I've schematized it a bit like a nightmare, but it's not far from reality: welcome to the daily life of the modern athlete. Now that science and organization have taken over everything, a powerful coup resulting in a dictatorship, the young man knows at every moment what to do and who to listen to. He has the manager who takes care of his economic interests, has the nutritionist with the scale determining what and how to eat, has the trainer who dictates the times and intensities of training. There are the mental coach and motivator who perform psychological maintenance. I suspect there's even a sexologist telling him how and when to do things with his girlfriend, but this is just a personal hypothesis.
Finally, there's the race. In his ears, an earpiece to listen to how and when to move. In front of his eyes, without distractions, a computer to know how, how much, where to spend his energy. Everything is truly predetermined. There's not even a minute that escapes the control of Big Brother, a hyper-structured Big Brother who wants his good, especially his victories. A life under dictation.
In fact, the modern cyclist hands over the keys to the house of his own self to something or someone else. And in the long run, it becomes increasingly difficult to get them back. Because after all, it's also tremendously convenient to live (and do sports) this way: when you grow up perpetually in a stroller, with someone pushing it from behind and deciding where to go, who would want to get down, risking falling and scraping their knees (the metaphor is not mine: it's from Kant, "Answer to the Question: What is Enlightenment?", 1784).
Of course, the value and quality of the expert apparatus holding up this new world are not in question at all. We take for granted, without the slightest doubt, that the kids are in the best hands, so much so that the parents themselves can't wait to hand them over and entrust them. But. There's a but that maybe only I perceive, yet it persists annoyingly like a woodworm: but in this new world and this new way, is there still a slice of possibility that the boy can do something on his own, try on his own, experiment on his own, make mistakes on his own? Is the option that has fascinated and engaged millions of men in all times still contemplated, that is, using one's own head? When do these kids of today use their own head? Is it planned? Is it allowed? The impression - not even much of an impression - is that the individual freedom to reach one's own balance, one's own harmony, one's own wisdom, obviously playing with the chips of experience and error, is no longer contemplated.

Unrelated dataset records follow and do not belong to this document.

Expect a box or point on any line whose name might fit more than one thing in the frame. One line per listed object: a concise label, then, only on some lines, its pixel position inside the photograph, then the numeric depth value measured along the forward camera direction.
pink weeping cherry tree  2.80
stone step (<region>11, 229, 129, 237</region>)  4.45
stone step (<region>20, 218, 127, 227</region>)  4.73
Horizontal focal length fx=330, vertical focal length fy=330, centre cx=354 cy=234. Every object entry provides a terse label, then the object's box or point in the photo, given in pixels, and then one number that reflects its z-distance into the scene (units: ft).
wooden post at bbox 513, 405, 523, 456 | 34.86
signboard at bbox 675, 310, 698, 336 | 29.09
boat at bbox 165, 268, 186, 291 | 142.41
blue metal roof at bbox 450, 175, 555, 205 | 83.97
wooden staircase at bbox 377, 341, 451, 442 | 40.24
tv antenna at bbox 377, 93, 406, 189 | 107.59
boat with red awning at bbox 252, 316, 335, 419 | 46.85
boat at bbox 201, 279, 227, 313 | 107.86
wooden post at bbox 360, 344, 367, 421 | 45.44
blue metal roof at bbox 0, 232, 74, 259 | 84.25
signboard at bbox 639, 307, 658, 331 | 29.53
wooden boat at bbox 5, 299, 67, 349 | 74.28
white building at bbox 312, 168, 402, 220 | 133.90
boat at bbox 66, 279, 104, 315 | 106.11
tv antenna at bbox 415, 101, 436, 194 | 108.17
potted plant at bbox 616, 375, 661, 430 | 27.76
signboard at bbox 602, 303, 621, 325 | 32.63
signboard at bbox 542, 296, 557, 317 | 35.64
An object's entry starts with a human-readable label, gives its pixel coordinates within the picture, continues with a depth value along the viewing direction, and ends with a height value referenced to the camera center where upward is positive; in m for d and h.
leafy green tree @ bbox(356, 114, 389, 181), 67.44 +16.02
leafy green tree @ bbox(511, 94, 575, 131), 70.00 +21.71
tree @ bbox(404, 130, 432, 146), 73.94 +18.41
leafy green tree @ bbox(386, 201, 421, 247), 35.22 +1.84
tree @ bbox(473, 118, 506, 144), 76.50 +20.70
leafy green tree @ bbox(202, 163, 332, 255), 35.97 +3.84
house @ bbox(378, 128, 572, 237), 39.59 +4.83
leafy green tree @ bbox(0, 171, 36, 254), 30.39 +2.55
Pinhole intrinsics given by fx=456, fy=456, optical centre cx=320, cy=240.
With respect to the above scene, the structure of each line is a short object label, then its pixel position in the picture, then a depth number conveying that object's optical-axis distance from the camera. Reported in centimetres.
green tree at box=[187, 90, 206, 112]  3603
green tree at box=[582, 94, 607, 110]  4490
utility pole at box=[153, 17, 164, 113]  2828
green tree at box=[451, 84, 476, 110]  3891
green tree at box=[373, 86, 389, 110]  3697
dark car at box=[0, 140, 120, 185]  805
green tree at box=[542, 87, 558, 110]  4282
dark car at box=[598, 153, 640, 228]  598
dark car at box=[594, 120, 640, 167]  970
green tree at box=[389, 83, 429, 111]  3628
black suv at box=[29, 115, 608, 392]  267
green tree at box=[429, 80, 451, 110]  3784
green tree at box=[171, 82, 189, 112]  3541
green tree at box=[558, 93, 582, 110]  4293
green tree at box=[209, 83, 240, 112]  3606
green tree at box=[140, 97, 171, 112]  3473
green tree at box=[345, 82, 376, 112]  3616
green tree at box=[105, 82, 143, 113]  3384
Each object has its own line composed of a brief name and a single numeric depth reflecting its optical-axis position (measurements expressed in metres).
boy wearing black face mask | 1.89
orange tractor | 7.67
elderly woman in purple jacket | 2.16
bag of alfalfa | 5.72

Everything zeroed out, everything slotted into the scheme and protocol, 24 hours a day. Goodbye to that art of education that has always fascinated me, defined as maieutics, Socrates its greatest prophet: this art that does not consider the boy a container to dump a bunch of notions and instructions, but instead puts him at the center and creates the conditions for him to arrive alone, extracting them from within himself, at the best conclusions. We all know well how a conquest achieved personally, as a protagonist, is very different and much more solid than a conquest acquired parrot-like, poured from above, mechanically and passively. I ask: does anyone still see, in today's cycling, a space for growth and active participation of the subject, for a healthy personal autonomy that raises a aware protagonist, and not a little soldier, a gear, an executor?
Says a worried UCI President Lappartient: I see gloomy and depressed kids in the group. Really? I say softly, Mr. President: fine with exasperated stress, fine with the wear and tear of modern life, increasingly oppressive in today's cycling, but isn't it that we no longer provide our young people with even a minimal tool (I'll go big: even a book) to handle this ugly beast of stress better? Maybe it's too eccentric in this bubble of total scientific programming. Anyway, I won't give up. I'll throw it out there. If allowed, even just one book, I recommend the never-surpassed "1984" by Orwell. If only to know how a world like this ends up.